SYNOPSIS: Elka barely remembers a time before she knew Trapper. She was just seven years old, wandering lost and hungry in the wilderness, when the solitary hunter took her in. In the years since then, he's taught her how to survive in this desolate land where civilization has been destroyed and men are at the mercy of the elements and each other.
But the man Elka thought she knew has been harboring a terrible secret. He's a killer. A monster. And now that Elka knows the truth, she may be his next victim.
Armed with nothing but her knife and the hard lessons Trapper's drilled into her, Elka flees into the frozen north in search of her real parents.
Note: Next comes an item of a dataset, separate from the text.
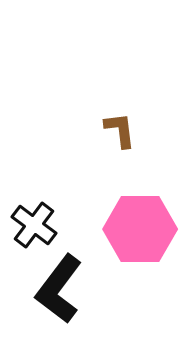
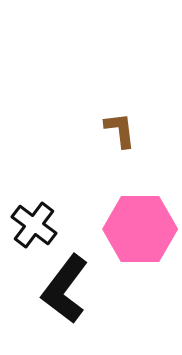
black L-shape: moved 6 px right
But judging by the trail of blood dogging her footsteps, she hasn't left Trapper behind--and he won't be letting his little girl go without a fight. If she's going to survive, Elka will have to turn and confront not just him, but the truth about the dark road she's been set on.
The Wolf Road is an intimate cat-and-mouse tale of revenge and redemption, played out against a vast, unforgiving landscape--told by an indomitable young heroine fighting to escape her past and rejoin humanity.
GENRE: Fiction, thriller, post-apocalyptic
READ-ALIKES: Cormac McCarthy's The Road, Dean Koontz's Intensity, Peter Heller's The Dog Stars
RATING: ★★★★☆ 4/5 stars
Thank you to Dayle for the chance to tackle this read and guest review on the blog! It's been a pleasure. As a newcomer to ARCs, it's still a little thrill to put a physical reviewer copy on my shelf.
And what a surprise this novel was! If you're a fan of psychological thrillers, I think you'll love this addictive and brutal read. Like, in a dark way.
The Wolf Road is a post-apocalyptic suspense story in the vein of a revenge western - think The Revenant meets The Road. It's a strong debut novel, gripping and beautiful at the same time. Beth Lewis also has a great nose for cliffhangers, and never lets the tension up after beginning her first chapter in medias res.
Elka, the incredibly willful 17-year-old protagonist, treks north into unknown territory with a terrifying monster stalking her trail. As Elka faces one horrible threat after another, I believe Lewis is commenting on the constant and repeated violence threatening the female gender in society. Time and again Elka trusts a stranger only to then discover their harmful intentions. Even the terrain and weather are dangerous, ruined by the reckless actions of generations past.
But Elka is a real badass, and a terrific voice to lead us through this journey. She has absolutely no one to rely on, and forging any new worthwhile connections seems almost impossible. That is, until a chance encounter with someone quite different from Elka lights a spark of hope in the proverbial tinder box.
If I have a criticism, I'll say that some readers may have an issue with a few twists of fate in the plot. But I honestly wasn't bothered by the choices.
The Wolf Road explores stories of suppressed traumas and shame, of survival, forgiveness, and redemption. Lewis asks the reader: do you believe humans are capable of symbiosis with the earth? With one another? If not, perhaps we're each truly alone in this world.
Again I'll say: thriller fans? Check this one out.